Chicken Schnitzel with bacon and white wine: (Serves 4)


  • 1 teaspoon garlic oil

  • 4 rashers straky bacon

  • 4 chicken escalopes (approx 125g each)

  • 100ml white wine


  • Put the oil in a frying pan and add the bacon

  • Fry till the bacon is crisp and pan is full of bacony juices.

  • Remove the bacon to a piece of foil, wrap it and set it aside for a moment.

  • Fry the chicken for about 2 minutes a side, until there is no pinkness when you cut into a piece. Make sure the pan’s hot so that the escalopes catch a little, turning beautifully bronze.
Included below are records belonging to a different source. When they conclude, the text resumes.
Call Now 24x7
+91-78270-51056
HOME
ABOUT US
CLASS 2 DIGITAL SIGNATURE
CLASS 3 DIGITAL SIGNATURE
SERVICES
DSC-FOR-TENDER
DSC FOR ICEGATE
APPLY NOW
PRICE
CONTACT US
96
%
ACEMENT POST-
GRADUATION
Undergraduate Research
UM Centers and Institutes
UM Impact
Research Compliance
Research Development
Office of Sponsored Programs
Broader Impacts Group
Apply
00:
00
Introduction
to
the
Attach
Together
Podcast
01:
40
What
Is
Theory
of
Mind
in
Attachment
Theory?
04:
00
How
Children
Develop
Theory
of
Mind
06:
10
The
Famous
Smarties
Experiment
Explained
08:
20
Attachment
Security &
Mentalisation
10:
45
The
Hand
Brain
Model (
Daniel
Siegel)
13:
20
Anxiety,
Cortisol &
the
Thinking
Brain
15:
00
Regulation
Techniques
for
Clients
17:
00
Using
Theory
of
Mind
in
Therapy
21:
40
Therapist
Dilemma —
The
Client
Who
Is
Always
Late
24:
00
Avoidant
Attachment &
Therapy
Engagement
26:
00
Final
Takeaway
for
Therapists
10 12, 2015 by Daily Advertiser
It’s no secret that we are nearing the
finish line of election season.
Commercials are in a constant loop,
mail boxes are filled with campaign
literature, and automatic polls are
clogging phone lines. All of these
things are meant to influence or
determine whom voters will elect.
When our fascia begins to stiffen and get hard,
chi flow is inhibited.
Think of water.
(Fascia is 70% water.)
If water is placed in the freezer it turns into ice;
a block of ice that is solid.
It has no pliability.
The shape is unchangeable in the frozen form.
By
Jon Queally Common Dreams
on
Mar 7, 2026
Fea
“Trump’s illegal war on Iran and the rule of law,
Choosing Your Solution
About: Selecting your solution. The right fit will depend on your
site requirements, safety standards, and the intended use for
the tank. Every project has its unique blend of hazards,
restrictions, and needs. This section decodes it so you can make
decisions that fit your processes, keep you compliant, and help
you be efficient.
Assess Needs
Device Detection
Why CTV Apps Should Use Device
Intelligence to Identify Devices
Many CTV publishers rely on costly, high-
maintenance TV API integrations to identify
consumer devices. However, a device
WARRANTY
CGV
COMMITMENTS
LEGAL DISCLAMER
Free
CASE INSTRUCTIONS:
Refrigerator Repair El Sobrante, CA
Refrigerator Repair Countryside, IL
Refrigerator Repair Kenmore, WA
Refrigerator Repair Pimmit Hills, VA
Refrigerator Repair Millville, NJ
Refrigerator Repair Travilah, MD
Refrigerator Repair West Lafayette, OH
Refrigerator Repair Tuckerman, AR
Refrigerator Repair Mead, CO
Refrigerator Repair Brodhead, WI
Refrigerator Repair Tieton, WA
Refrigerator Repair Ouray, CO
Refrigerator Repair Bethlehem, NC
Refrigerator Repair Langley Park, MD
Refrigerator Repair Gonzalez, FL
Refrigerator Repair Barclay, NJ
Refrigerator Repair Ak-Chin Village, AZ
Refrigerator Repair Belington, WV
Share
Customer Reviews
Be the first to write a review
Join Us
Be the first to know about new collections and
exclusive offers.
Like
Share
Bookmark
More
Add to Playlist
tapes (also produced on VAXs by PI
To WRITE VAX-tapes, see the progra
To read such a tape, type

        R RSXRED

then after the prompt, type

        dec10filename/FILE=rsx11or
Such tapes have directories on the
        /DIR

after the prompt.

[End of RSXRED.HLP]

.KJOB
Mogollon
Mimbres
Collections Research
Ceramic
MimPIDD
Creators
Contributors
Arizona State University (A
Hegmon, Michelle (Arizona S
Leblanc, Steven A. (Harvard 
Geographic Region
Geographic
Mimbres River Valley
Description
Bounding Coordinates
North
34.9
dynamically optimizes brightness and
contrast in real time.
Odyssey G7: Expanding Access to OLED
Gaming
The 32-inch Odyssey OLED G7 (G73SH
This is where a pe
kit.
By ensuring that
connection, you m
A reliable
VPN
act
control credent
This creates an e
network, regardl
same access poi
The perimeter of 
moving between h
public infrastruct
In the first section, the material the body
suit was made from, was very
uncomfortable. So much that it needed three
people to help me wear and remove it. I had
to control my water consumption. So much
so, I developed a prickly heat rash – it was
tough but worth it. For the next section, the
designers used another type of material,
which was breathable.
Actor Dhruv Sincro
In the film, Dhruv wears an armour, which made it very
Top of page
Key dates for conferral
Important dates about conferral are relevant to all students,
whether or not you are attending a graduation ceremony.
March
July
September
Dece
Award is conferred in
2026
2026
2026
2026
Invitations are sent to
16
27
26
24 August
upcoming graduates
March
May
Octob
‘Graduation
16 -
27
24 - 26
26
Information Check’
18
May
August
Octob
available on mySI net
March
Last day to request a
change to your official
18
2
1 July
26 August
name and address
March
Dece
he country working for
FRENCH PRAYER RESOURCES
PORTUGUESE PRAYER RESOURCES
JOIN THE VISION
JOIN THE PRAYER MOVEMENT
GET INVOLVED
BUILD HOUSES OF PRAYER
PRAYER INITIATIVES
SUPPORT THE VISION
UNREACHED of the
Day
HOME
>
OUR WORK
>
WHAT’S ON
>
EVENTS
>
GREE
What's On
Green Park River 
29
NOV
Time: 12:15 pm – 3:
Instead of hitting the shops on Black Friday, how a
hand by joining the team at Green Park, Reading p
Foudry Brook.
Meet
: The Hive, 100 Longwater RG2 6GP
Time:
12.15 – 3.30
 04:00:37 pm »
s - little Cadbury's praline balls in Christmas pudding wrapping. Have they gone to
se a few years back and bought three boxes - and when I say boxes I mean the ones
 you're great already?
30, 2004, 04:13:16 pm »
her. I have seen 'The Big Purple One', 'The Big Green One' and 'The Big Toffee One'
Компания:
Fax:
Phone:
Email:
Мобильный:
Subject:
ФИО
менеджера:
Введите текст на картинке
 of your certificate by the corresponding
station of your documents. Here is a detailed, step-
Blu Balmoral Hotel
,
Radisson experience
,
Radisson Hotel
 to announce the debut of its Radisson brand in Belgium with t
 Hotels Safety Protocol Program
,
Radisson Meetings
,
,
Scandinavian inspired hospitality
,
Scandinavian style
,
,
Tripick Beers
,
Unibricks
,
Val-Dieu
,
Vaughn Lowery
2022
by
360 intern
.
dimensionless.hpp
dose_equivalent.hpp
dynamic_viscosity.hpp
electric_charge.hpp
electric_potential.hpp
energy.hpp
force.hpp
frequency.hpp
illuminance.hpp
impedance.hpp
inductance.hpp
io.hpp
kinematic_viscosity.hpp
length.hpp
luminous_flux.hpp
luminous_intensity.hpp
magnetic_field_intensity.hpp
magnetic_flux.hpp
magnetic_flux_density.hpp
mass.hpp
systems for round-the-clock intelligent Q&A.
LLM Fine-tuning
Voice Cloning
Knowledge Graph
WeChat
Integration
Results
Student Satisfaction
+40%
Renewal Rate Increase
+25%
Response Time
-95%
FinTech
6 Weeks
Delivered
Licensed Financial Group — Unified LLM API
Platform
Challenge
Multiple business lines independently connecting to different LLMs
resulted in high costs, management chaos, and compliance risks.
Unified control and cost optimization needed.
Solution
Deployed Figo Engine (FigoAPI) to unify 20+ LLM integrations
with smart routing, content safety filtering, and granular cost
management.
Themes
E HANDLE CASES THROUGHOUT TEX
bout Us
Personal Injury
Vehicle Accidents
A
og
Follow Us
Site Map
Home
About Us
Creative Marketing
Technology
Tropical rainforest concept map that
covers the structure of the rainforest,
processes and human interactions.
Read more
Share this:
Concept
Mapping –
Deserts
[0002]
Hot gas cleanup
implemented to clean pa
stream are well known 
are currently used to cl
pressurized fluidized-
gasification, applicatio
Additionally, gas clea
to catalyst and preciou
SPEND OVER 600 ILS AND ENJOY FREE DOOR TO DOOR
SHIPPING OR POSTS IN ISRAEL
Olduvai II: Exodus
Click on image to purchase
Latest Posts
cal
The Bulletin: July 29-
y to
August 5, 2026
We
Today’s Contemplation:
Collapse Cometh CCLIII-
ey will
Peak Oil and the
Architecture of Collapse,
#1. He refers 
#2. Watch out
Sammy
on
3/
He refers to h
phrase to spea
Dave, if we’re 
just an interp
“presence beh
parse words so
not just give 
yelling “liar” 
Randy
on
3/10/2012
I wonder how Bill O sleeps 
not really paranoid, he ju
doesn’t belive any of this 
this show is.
  • Remove the chicken to a serving plate

  • Crumble the bacon you’ve set aside into the pan.

  • Pour the wine, letting everything bubble up.

  • Pour over the chicken pieces.

Source: Nigella: Page 143


Paul said...

Recipe Edit:

* Instead of chicken escalopes
- 2 skinless chicken breasts
- 2 eggs
- 20ml (1 tablespoon) milk
- 50g (1/3 cup) plain flour
- 150g (1 1/3 cups) packaged breadcrumbs

- Whisk eggs and milk together in a bowl.
- Coat chicken pieces in four, shake to remove excess.
- Dip chicken pieces in the egg mixture, coating both sides.
- Coat the chicken in breadcrumbs, pressing firmly to endure the crumbs adhere.